Learn English – Struggling to understand headlines that use ellipsis

headline-englishmeaningwriting-style

I have trouble understanding headlines because they abuse ellipsis. Two examples:

  1. "Mitt Romney, Paul Ryan To Awkwardly Hug, High Five For Next Three Months"
  2. "Scores Dead as Fire Sweeps Through Nightclub in Brazil"

In both cases, I don't understand what is happening. What are Romney and Ryan doing for the next three months? What does high five have to do with it? Are they going to hug each other? Did they hug already? I thought The Onion, being a satirical newspaper, was trying to make the most unreadable headline possible to mock the way other papers usually write. But then I came across the example from NY Times and noticed journalists really write that way. Who or what is scoring dead? What does is it mean to "score dead"? I get the feeling the phrase is wrong and that it should be something like "Fire scores dead as it sweeps through nightclub".

I try to read newspapers everyday and I've even checked the answers for a similar question before asking, but I still can't get used to the style of headlines.

So, what do those two headlines mean?
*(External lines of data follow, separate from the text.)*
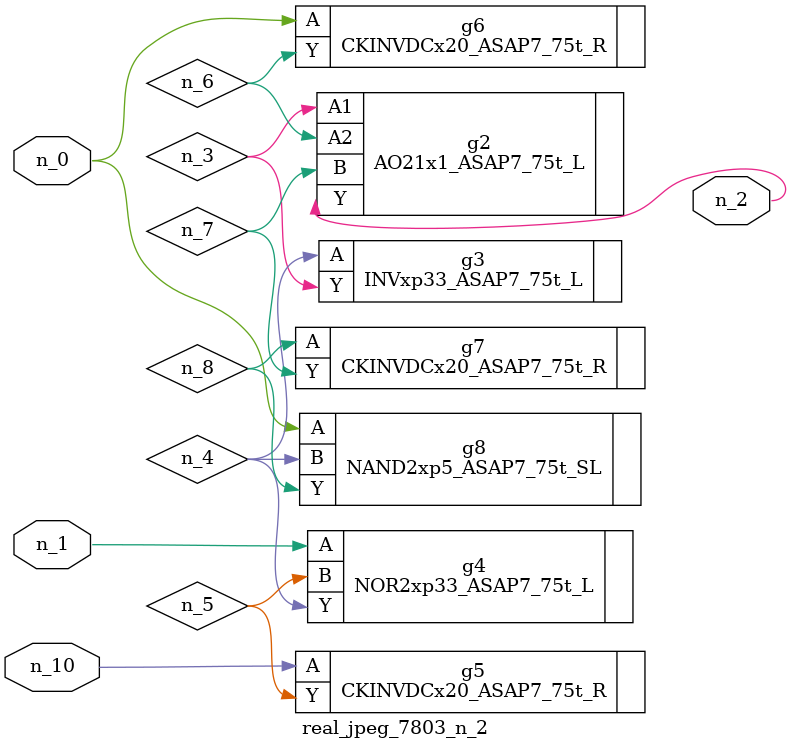
<source format=v>
module real_jpeg_7803_n_2 (n_1, n_10, n_0, n_2);

input n_1;
input n_10;
input n_0;

output n_2;

wire n_5;
wire n_4;
wire n_8;
wire n_6;
wire n_7;
wire n_3;

CKINVDCx20_ASAP7_75t_R g6 ( 
.A(n_0),
.Y(n_6)
);

NAND2xp5_ASAP7_75t_SL g8 ( 
.A(n_0),
.B(n_4),
.Y(n_8)
);

NOR2xp33_ASAP7_75t_L g4 ( 
.A(n_1),
.B(n_5),
.Y(n_4)
);

AO21x1_ASAP7_75t_L g2 ( 
.A1(n_3),
.A2(n_6),
.B(n_7),
.Y(n_2)
);

INVxp33_ASAP7_75t_L g3 ( 
.A(n_4),
.Y(n_3)
);

CKINVDCx20_ASAP7_75t_R g7 ( 
.A(n_8),
.Y(n_7)
);

CKINVDCx20_ASAP7_75t_R g5 ( 
.A(n_10),
.Y(n_5)
);


endmodule
</source>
And what can I do to improve my reading ability in this specific area?

Best Answer

  1. "Mitt Romney, Paul Ryan to Awkwardly Hug, High Five" was The Onion’s snarky way of insinuating that when Romney selected Ryan as his running mate he condemned both of them— stuffy, constrained, powerful middle-aged white men who are not even ideologically compatible —to three months of pretending close friendship and demonstrating their credentials as "ordinary guys" by practising the conventional gestures of male intimacy, with which they will not be comfortable.
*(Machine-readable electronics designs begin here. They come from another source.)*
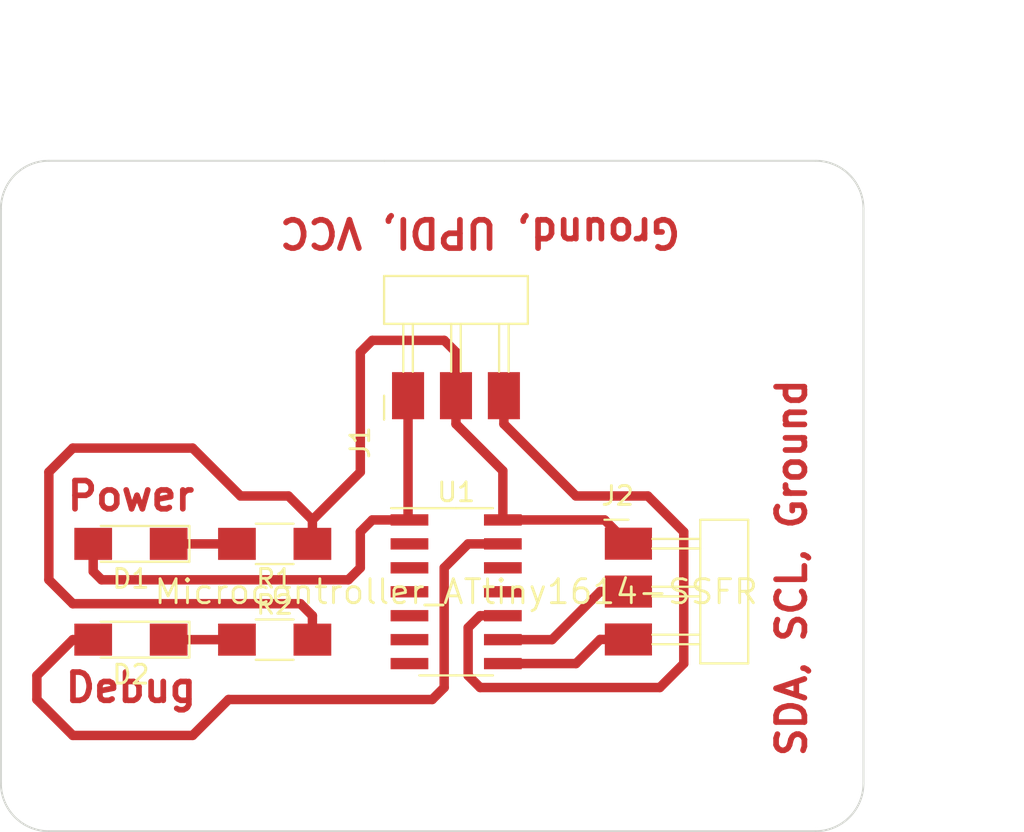
<source format=kicad_pcb>
(kicad_pcb (version 20211014) (generator pcbnew)

  (general
    (thickness 1.6)
  )

  (paper "A4")
  (layers
    (0 "F.Cu" signal)
    (31 "B.Cu" signal)
    (32 "B.Adhes" user "B.Adhesive")
    (33 "F.Adhes" user "F.Adhesive")
    (34 "B.Paste" user)
    (35 "F.Paste" user)
    (36 "B.SilkS" user "B.Silkscreen")
    (37 "F.SilkS" user "F.Silkscreen")
    (38 "B.Mask" user)
    (39 "F.Mask" user)
    (40 "Dwgs.User" user "User.Drawings")
    (41 "Cmts.User" user "User.Comments")
    (42 "Eco1.User" user "User.Eco1")
    (43 "Eco2.User" user "User.Eco2")
    (44 "Edge.Cuts" user)
    (45 "Margin" user)
    (46 "B.CrtYd" user "B.Courtyard")
    (47 "F.CrtYd" user "F.Courtyard")
    (48 "B.Fab" user)
    (49 "F.Fab" user)
    (50 "User.1" user)
    (51 "User.2" user)
    (52 "User.3" user)
    (53 "User.4" user)
    (54 "User.5" user)
    (55 "User.6" user)
    (56 "User.7" user)
    (57 "User.8" user)
    (58 "User.9" user)
  )

  (setup
    (stackup
      (layer "F.SilkS" (type "Top Silk Screen"))
      (layer "F.Paste" (type "Top Solder Paste"))
      (layer "F.Mask" (type "Top Solder Mask") (thickness 0.01))
      (layer "F.Cu" (type "copper") (thickness 0.035))
      (layer "dielectric 1" (type "core") (thickness 1.51) (material "FR4") (epsilon_r 4.5) (loss_tangent 0.02))
      (layer "B.Cu" (type "copper") (thickness 0.035))
      (layer "B.Mask" (type "Bottom Solder Mask") (thickness 0.01))
      (layer "B.Paste" (type "Bottom Solder Paste"))
      (layer "B.SilkS" (type "Bottom Silk Screen"))
      (copper_finish "None")
      (dielectric_constraints no)
    )
    (pad_to_mask_clearance 0)
    (pcbplotparams
      (layerselection 0x00010fc_ffffffff)
      (disableapertmacros false)
      (usegerberextensions false)
      (usegerberattributes true)
      (usegerberadvancedattributes true)
      (creategerberjobfile true)
      (svguseinch false)
      (svgprecision 6)
      (excludeedgelayer true)
      (plotframeref false)
      (viasonmask false)
      (mode 1)
      (useauxorigin false)
      (hpglpennumber 1)
      (hpglpenspeed 20)
      (hpglpendiameter 15.000000)
      (dxfpolygonmode true)
      (dxfimperialunits true)
      (dxfusepcbnewfont true)
      (psnegative false)
      (psa4output false)
      (plotreference true)
      (plotvalue true)
      (plotinvisibletext false)
      (sketchpadsonfab false)
      (subtractmaskfromsilk false)
      (outputformat 1)
      (mirror false)
      (drillshape 1)
      (scaleselection 1)
      (outputdirectory "")
    )
  )

  (net 0 "")
  (net 1 "Net-(D1-Pad2)")
  (net 2 "Net-(R1-Pad2)")
  (net 3 "Net-(D2-Pad2)")
  (net 4 "Net-(D2-Pad1)")
  (net 5 "unconnected-(U1-Pad2)")
  (net 6 "unconnected-(U1-Pad3)")
  (net 7 "unconnected-(U1-Pad4)")
  (net 8 "unconnected-(U1-Pad5)")
  (net 9 "unconnected-(U1-Pad6)")
  (net 10 "unconnected-(U1-Pad7)")
  (net 11 "unconnected-(U1-Pad11)")
  (net 12 "unconnected-(U1-Pad12)")
  (net 13 "Net-(J1-Pad2)")
  (net 14 "Net-(J1-Pad3)")
  (net 15 "Net-(U1-Pad9)")
  (net 16 "Net-(J2-Pad3)")

  (footprint "fab:R_1206" (layer "F.Cu") (at 179.61 101.6 180))

  (footprint "fab:SOIC-14_3.9x8.7mm_P1.27mm" (layer "F.Cu") (at 189.23 104.14))

  (footprint "fab:PinHeader_1x03_P2.54mm_Horizontal_SMD" (layer "F.Cu") (at 186.68 93.74 90))

  (footprint "fab:PinHeader_1x03_P2.54mm_Horizontal_SMD" (layer "F.Cu") (at 198.36 101.59))

  (footprint "fab:LED_1206" (layer "F.Cu") (at 171.99 101.6 180))

  (footprint "fab:LED_1206" (layer "F.Cu") (at 171.99 106.68 180))

  (footprint "fab:R_1206" (layer "F.Cu") (at 179.61 106.68))

  (gr_arc (start 210.82 114.3) (mid 210.076051 116.096051) (end 208.28 116.84) (layer "Edge.Cuts") (width 0.1) (tstamp 18b4d60a-fa1b-49f4-b478-0506f10cea7f))
  (gr_line (start 165.1 114.3) (end 165.1 83.82) (layer "Edge.Cuts") (width 0.1) (tstamp 2a00beb4-ed4e-43ae-a866-d8158c22ce16))
  (gr_line (start 167.64 81.28) (end 185.42 81.28) (layer "Edge.Cuts") (width 0.1) (tstamp babfac1c-26b5-435a-a802-d01ba7dc11f8))
  (gr_line (start 185.42 81.28) (end 208.28 81.28) (layer "Edge.Cuts") (width 0.1) (tstamp ca379223-abca-4355-90d9-3389d24c3a18))
  (gr_arc (start 165.1 83.82) (mid 165.843949 82.023949) (end 167.64 81.28) (layer "Edge.Cuts") (width 0.1) (tstamp de1bf581-6ba8-41d6-8a52-e9a21d6aceb2))
  (gr_arc (start 208.28 81.28) (mid 210.076051 82.023949) (end 210.82 83.82) (layer "Edge.Cuts") (width 0.1) (tstamp ebdd0ea9-000d-4852-b13d-b78724e31f80))
  (gr_arc (start 167.64 116.84) (mid 165.843949 116.096051) (end 165.1 114.3) (layer "Edge.Cuts") (width 0.1) (tstamp ec8a9e5c-50b3-4460-86ad-42b374e4a3b5))
  (gr_line (start 208.28 116.84) (end 167.64 116.84) (layer "Edge.Cuts") (width 0.1) (tstamp ef28a94f-314d-4110-b61e-6782c30f7eec))
  (gr_line (start 210.82 83.82) (end 210.82 114.3) (layer "Edge.Cuts") (width 0.1) (tstamp fa472839-aa8e-4bf4-9f56-75626f60440d))
  (gr_text "Ground, UPDI, VCC" (at 190.5 85.09 180) (layer "F.Cu") (tstamp 00e5cd6d-991a-4fd8-9bfa-00c234dec496)
    (effects (font (size 1.5 1.5) (thickness 0.3)))
  )
  (gr_text "Power" (at 171.99 99.06) (layer "F.Cu") (tstamp 05860c18-becd-43c2-bf0c-03e2e21dcf3d)
    (effects (font (size 1.5 1.5) (thickness 0.3)))
  )
  (gr_text "SDA, SCL, Ground" (at 207.01 102.87 90) (layer "F.Cu") (tstamp 53f096c1-b7f7-4874-85c3-924e94be286f)
    (effects (font (size 1.5 1.5) (thickness 0.3)))
  )
  (gr_text "Debug" (at 171.99 109.22) (layer "F.Cu") (tstamp f737082e-9fc4-457b-ba13-81acb9605960)
    (effects (font (size 1.5 1.5) (thickness 0.3)))
  )

  (segment (start 169.99 103.06) (end 169.99 101.6) (width 0.5) (layer "F.Cu") (net 1) (tstamp 06130a3f-b519-4f6c-82a6-e67accbae07b))
  (segment (start 170.435 103.505) (end 183.515 103.505) (width 0.5) (layer "F.Cu") (net 1) (tstamp 3979a6e4-0c58-46e6-a7c7-b1a1edcd2dcf))
  (segment (start 184.785 100.33) (end 186.755 100.33) (width 0.5) (layer "F.Cu") (net 1) (tstamp 77fbf5f9-2098-4ccc-84dc-2af88df4f16b))
  (segment (start 184.15 100.965) (end 184.785 100.33) (width 0.5) (layer "F.Cu") (net 1) (tstamp 7803743b-f03e-406d-9551-97e3eba148f8))
  (segment (start 186.68 93.74) (end 186.68 100.255) (width 0.5) (layer "F.Cu") (net 1) (tstamp 8482ec09-46f3-4fd1-9406-60ef9a2e33fe))
  (segment (start 186.68 100.255) (end 186.755 100.33) (width 0.5) (layer "F.Cu") (net 1) (tstamp 8fee7993-9015-4bbe-bb26-2ba283e97c8e))
  (segment (start 184.15 102.87) (end 184.15 100.965) (width 0.5) (layer "F.Cu") (net 1) (tstamp a0a55d21-4d59-45bb-bff9-83fb9f5419c2))
  (segment (start 183.515 103.505) (end 184.15 102.87) (width 0.5) (layer "F.Cu") (net 1) (tstamp a1b78de7-56a0-408d-8631-f257b824c143))
  (segment (start 170.435 103.505) (end 169.99 103.06) (width 0.5) (layer "F.Cu") (net 1) (tstamp ee43f686-7633-4e3e-a002-f9e338c3ef83))
  (segment (start 173.99 101.6) (end 177.61 101.6) (width 0.5) (layer "F.Cu") (net 2) (tstamp 80e7e3dc-5656-41cc-b93e-426181570917))
  (segment (start 169.99 106.68) (end 168.91 106.68) (width 0.5) (layer "F.Cu") (net 3) (tstamp 3d198d89-ac98-467a-a51d-fcc877ca6c67))
  (segment (start 189.865 101.6) (end 191.705 101.6) (width 0.5) (layer "F.Cu") (net 3) (tstamp 464d9bb7-70d4-4916-828d-abf8116c6af4))
  (segment (start 167.005 109.855) (end 168.91 111.76) (width 0.5) (layer "F.Cu") (net 3) (tstamp 5074e3fa-5f4f-47bb-86ad-0953c1818af0))
  (segment (start 168.91 111.76) (end 175.26 111.76) (width 0.5) (layer "F.Cu") (net 3) (tstamp 5e72b67e-ccf0-4a8e-9c46-e382a0097d49))
  (segment (start 168.91 106.68) (end 167.005 108.585) (width 0.5) (layer "F.Cu") (net 3) (tstamp 77d16a00-591d-4663-8b9b-0f310edb091a))
  (segment (start 175.26 111.76) (end 177.165 109.855) (width 0.5) (layer "F.Cu") (net 3) (tstamp 81f9d939-3d4b-4b10-bfd2-3a658198b7c9))
  (segment (start 188.595 109.22) (end 188.595 102.87) (width 0.5) (layer "F.Cu") (net 3) (tstamp 97d09c54-b2a3-40fc-98da-296fece45c97))
  (segment (start 187.96 109.855) (end 188.595 109.22) (width 0.5) (layer "F.Cu") (net 3) (tstamp 9e641283-4c64-4997-a9e2-98738aac2fe3))
  (segment (start 177.165 109.855) (end 187.96 109.855) (width 0.5) (layer "F.Cu") (net 3) (tstamp a192bc80-90b7-48cd-a95a-8785e07576f1))
  (segment (start 167.005 108.585) (end 167.005 109.855) (width 0.5) (layer "F.Cu") (net 3) (tstamp d255128f-f0a9-40fd-ade2-753b6f1ac40b))
  (segment (start 188.595 102.87) (end 189.865 101.6) (width 0.5) (layer "F.Cu") (net 3) (tstamp d8919665-8a3f-4ecb-8d8b-9b6c4a58bace))
  (segment (start 173.99 106.68) (end 177.61 106.68) (width 0.5) (layer "F.Cu") (net 4) (tstamp 3cd05829-b783-42ae-b48c-346e67e7c146))
  (segment (start 168.91 96.52) (end 175.26 96.52) (width 0.5) (layer "F.Cu") (net 13) (tstamp 03dd338b-d7c5-48de-bc2b-4b9a797c1896))
  (segment (start 181.61 106.68) (end 181.61 105.41) (width 0.5) (layer "F.Cu") (net 13) (tstamp 065cc372-5c30-448a-8ac5-4542d9ddc1f0))
  (segment (start 191.76 100.275) (end 191.705 100.33) (width 0.5) (layer "F.Cu") (net 13) (tstamp 1e8f1802-5e65-4a38-a899-cb4ea4774e61))
  (segment (start 189.22 91.43) (end 189.22 93.74) (width 0.5) (layer "F.Cu") (net 13) (tstamp 2ed62b31-4a51-4741-bee9-0dcecceb2d8f))
  (segment (start 167.64 103.505) (end 167.64 97.79) (width 0.5) (layer "F.Cu") (net 13) (tstamp 3329d70a-e63c-4d5e-931e-47cd246c0742))
  (segment (start 197.1 100.33) (end 198.36 101.59) (width 0.5) (layer "F.Cu") (net 13) (tstamp 337ce475-7676-41d0-a1a1-ad8d4a820c26))
  (segment (start 181.61 100.33) (end 181.61 101.6) (width 0.5) (layer "F.Cu") (net 13) (tstamp 35b4d8c3-19b3-43a8-8cf7-e176a37a65ef))
  (segment (start 184.15 91.44) (end 184.785 90.805) (width 0.5) (layer "F.Cu") (net 13) (tstamp 38ed73eb-e93f-48da-b822-e110a001743a))
  (segment (start 177.8 99.06) (end 180.34 99.06) (width 0.5) (layer "F.Cu") (net 13) (tstamp 3a252aca-81f3-46e6-ba84-42f4fcac3f95))
  (segment (start 184.15 97.79) (end 184.15 91.44) (width 0.5) (layer "F.Cu") (net 13) (tstamp 4f1ec7da-9239-4fd4-b510-70d15f721d13))
  (segment (start 167.64 97.79) (end 168.91 96.52) (width 0.5) (layer "F.Cu") (net 13) (tstamp 59e9c0f7-5bd2-4ce6-be1f-9498f2546617))
  (segment (start 191.705 97.725) (end 191.705 100.33) (width 0.5) (layer "F.Cu") (net 13) (tstamp 755837d1-6fed-4be4-8c33-dc7cd37121c9))
  (segment (start 188.595 90.805) (end 189.22 91.43) (width 0.5) (layer "F.Cu") (net 13) (tstamp 7631b409-ab69-4daf-9eb8-8b638f1d77af))
  (segment (start 191.705 100.33) (end 197.1 100.33) (width 0.5) (layer "F.Cu") (net 13) (tstamp 7be59ca5-c7f4-4a19-baec-d6cab7a6d62d))
  (segment (start 181.61 100.33) (end 184.15 97.79) (width 0.5) (layer "F.Cu") (net 13) (tstamp 860fb94b-670b-4dde-933c-edd7bdf41ac3))
  (segment (start 184.785 90.805) (end 188.595 90.805) (width 0.5) (layer "F.Cu") (net 13) (tstamp 88e37859-fb2e-4a09-a44f-1cd8ad9c6d6b))
  (segment (start 189.22 95.24) (end 191.705 97.725) (width 0.5) (layer "F.Cu") (net 13) (tstamp 89d97f01-6b86-47e5-8d2b-bc17d9c91e7c))
  (segment (start 180.34 99.06) (end 181.61 100.33) (width 0.5) (layer "F.Cu") (net 13) (tstamp 985cd9eb-1172-4507-9078-3ad1bdc005ef))
  (segment (start 189.22 93.74) (end 189.22 95.24) (width 0.5) (layer "F.Cu") (net 13) (tstamp a0ee3ea2-9cd2-4c7f-8791-110d484dc360))
  (segment (start 168.91 104.775) (end 167.64 103.505) (width 0.5) (layer "F.Cu") (net 13) (tstamp a782a237-2aff-4fa8-8289-ffb63502d305))
  (segment (start 180.975 104.775) (end 168.91 104.775) (width 0.5) (layer "F.Cu") (net 13) (tstamp ee7292a6-bb17-44f7-9c41-a2e0d7beadd4))
  (segment (start 181.61 105.41) (end 180.975 104.775) (width 0.5) (layer "F.Cu") (net 13) (tstamp f7a6fcee-a779-48ec-acb7-3ad34620fa0d))
  (segment (start 175.26 96.52) (end 177.8 99.06) (width 0.5) (layer "F.Cu") (net 13) (tstamp f9679bf7-9b73-4183-8072-4655075ba7d7))
  (segment (start 191.76 95.24) (end 195.58 99.06) (width 0.5) (layer "F.Cu") (net 14) (tstamp 0bfa49f3-110f-48da-b85d-d99965fc3701))
  (segment (start 189.865 108.585) (end 189.865 106.045) (width 0.5) (layer "F.Cu") (net 14) (tstamp 0e7ca446-a904-4b86-b19a-cc6c946b15df))
  (segment (start 201.295 107.95) (end 200.025 109.22) (width 0.5) (layer "F.Cu") (net 14) (tstamp 254c7f84-7e9c-474a-9da0-e4d7751f2c4a))
  (segment (start 201.295 100.965) (end 201.295 107.95) (width 0.5) (layer "F.Cu") (net 14) (tstamp 5841e59f-30d4-4d0a-b72a-3d15679157bf))
  (segment (start 189.865 106.045) (end 190.5 105.41) (width 0.5) (layer "F.Cu") (net 14) (tstamp 6a4e69c8-125f-4ac8-b713-a02cf3cd1f7b))
  (segment (start 199.39 99.06) (end 201.295 100.965) (width 0.5) (layer "F.Cu") (net 14) (tstamp 6b8552d6-aaf5-4e7c-a3a8-2275787ec822))
  (segment (start 200.025 109.22) (end 190.5 109.22) (width 0.5) (layer "F.Cu") (net 14) (tstamp b42ebcb2-ad24-4639-b887-99e7dc9ba0e5))
  (segment (start 191.76 93.74) (end 191.76 95.24) (width 0.5) (layer "F.Cu") (net 14) (tstamp c73550ff-1b48-43b2-a02b-b559cd3a0216))
  (segment (start 190.5 109.22) (end 189.865 108.585) (width 0.5) (layer "F.Cu") (net 14) (tstamp ce87702b-c8b7-4502-aa64-32b2302e6d38))
  (segment (start 195.58 99.06) (end 199.39 99.06) (width 0.5) (layer "F.Cu") (net 14) (tstamp e349b8ad-6260-4737-8c5e-6476f165836b))
  (segment (start 190.5 105.41) (end 191.705 105.41) (width 0.5) (layer "F.Cu") (net 14) (tstamp f5eccdeb-c4cc-499c-9e24-b7ca41aee915))
  (segment (start 194.31 106.68) (end 196.86 104.13) (width 0.5) (layer "F.Cu") (net 15) (tstamp 35b560a8-94a1-462a-aec9-f9f1624d7126))
  (segment (start 191.705 106.68) (end 194.31 106.68) (width 0.5) (layer "F.Cu") (net 15) (tstamp 76816a3f-d020-4966-88fe-ab120e596f79))
  (segment (start 196.86 104.13) (end 198.36 104.13) (width 0.5) (layer "F.Cu") (net 15) (tstamp 9793a3ce-116b-47ef-a429-a8099e52e8b3))
  (segment (start 198.36 106.67) (end 196.86 106.67) (width 0.5) (layer "F.Cu") (net 16) (tstamp 38bba546-d211-41b5-8ada-cab6cd68d545))
  (segment (start 196.86 106.67) (end 195.58 107.95) (width 0.5) (layer "F.Cu") (net 16) (tstamp 9e09189f-3c25-45ac-a231-c8b0de1188f2))
  (segment (start 195.58 107.95) (end 191.705 107.95) (width 0.5) (layer "F.Cu") (net 16) (tstamp c3701334-af7a-4b80-a2c8-056c9ed7668a))

)

</source>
  2. Scores here is not a verb but a plural noun which in the singular means the quantity 20. The number of dead is not certain at the time of writing; it is apparently not so many that it could be appropriately approximated by "Hundreds", but is more than would be implied by "dozens", so the Times selects the intermediate value "scores".

How do you learn to read headlines better? Basically, you have to know the language and the culture they're referring to better—which isn’t very helpful. Happily, it’s not really important to be a fluent reader of headlines.